Records for processing:
**********
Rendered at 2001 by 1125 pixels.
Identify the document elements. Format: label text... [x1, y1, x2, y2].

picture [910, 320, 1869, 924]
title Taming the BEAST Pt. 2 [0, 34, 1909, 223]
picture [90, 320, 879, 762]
**********
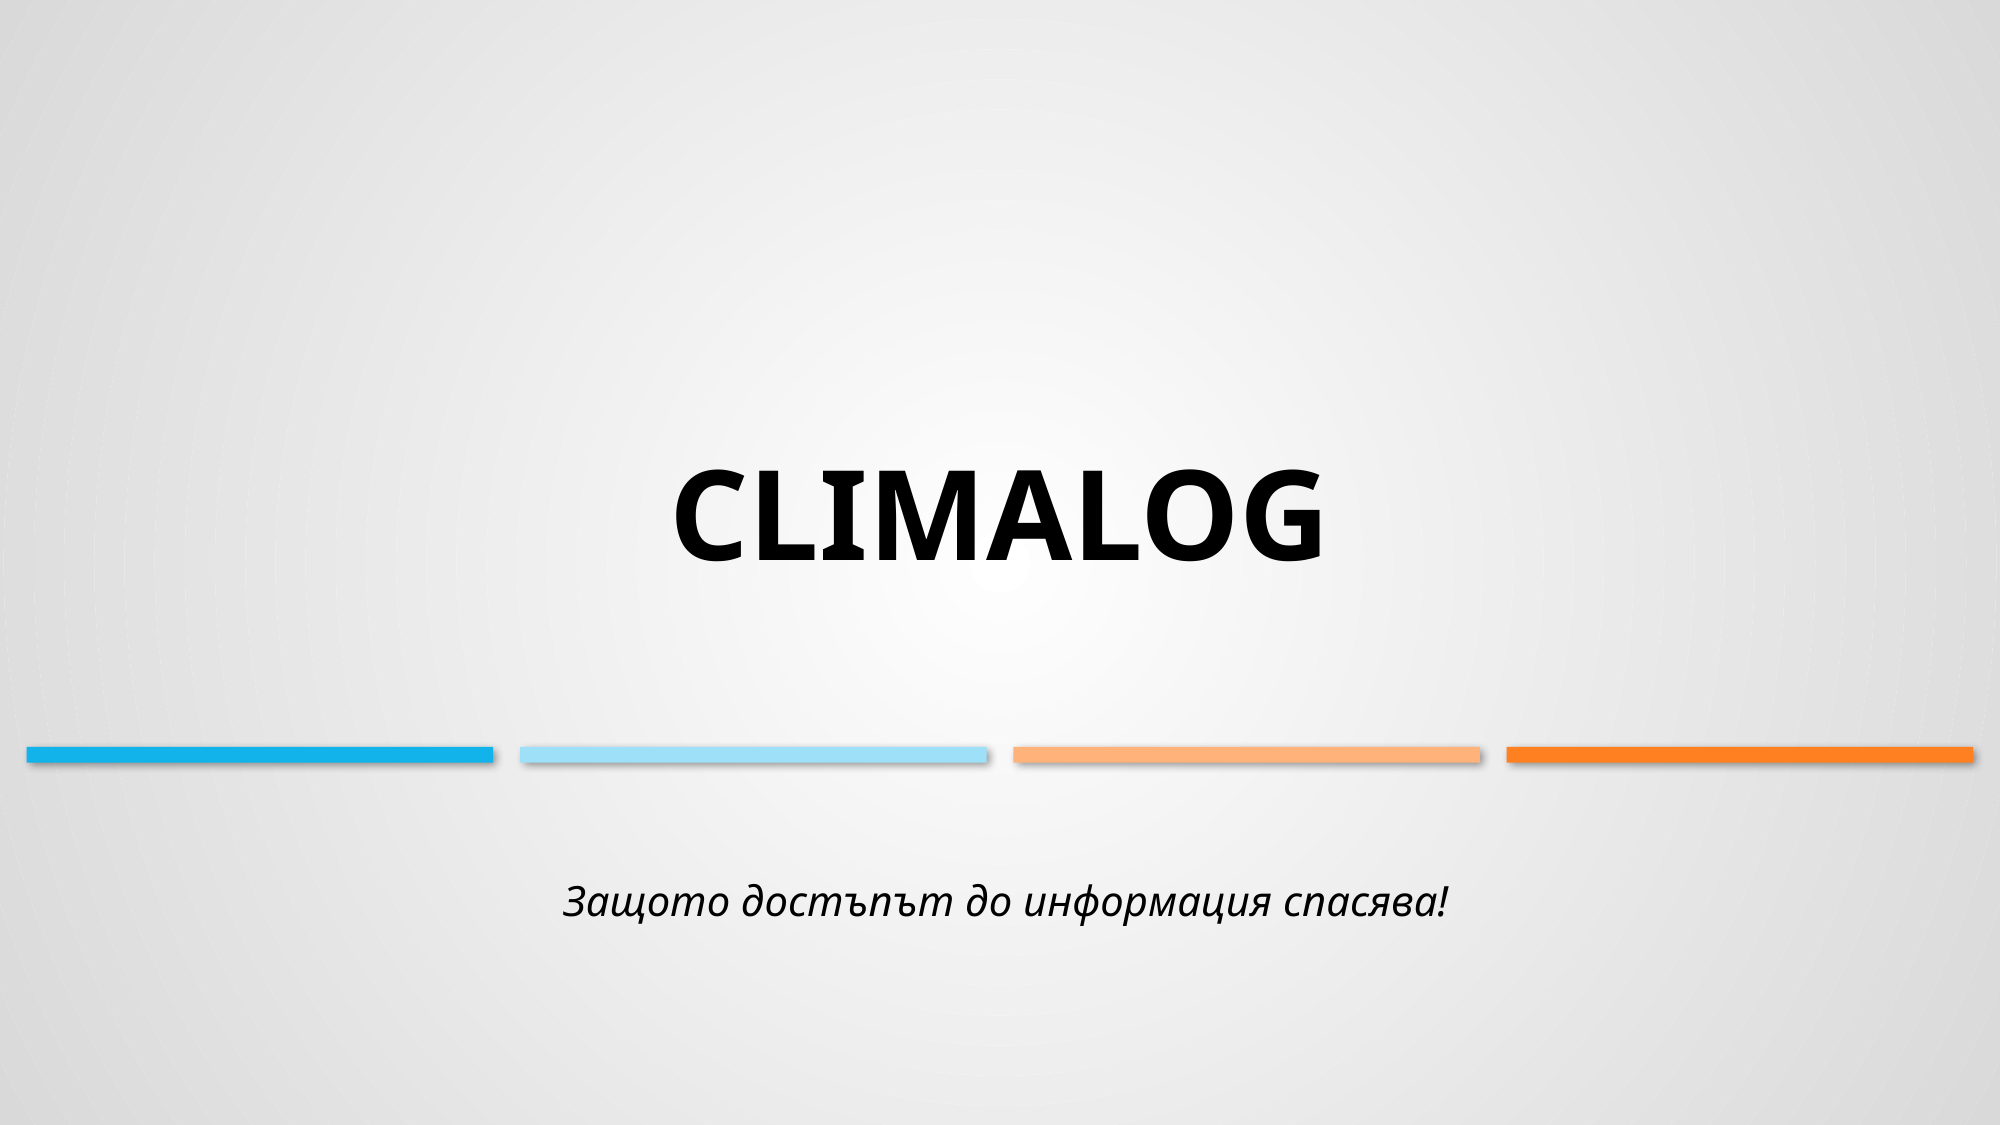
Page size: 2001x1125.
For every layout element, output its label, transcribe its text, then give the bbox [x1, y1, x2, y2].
**********
Aim of the exercise: The required answer is the exact run of lines above starting at the line with "Page size: 2001x1125." and ending at the line with "For every layout", with both ends present.

Response to this task:
Page size: 2001x1125.
For every layout element, output its label, transcribe its text, then give the bbox [x1, y1, x2, y2].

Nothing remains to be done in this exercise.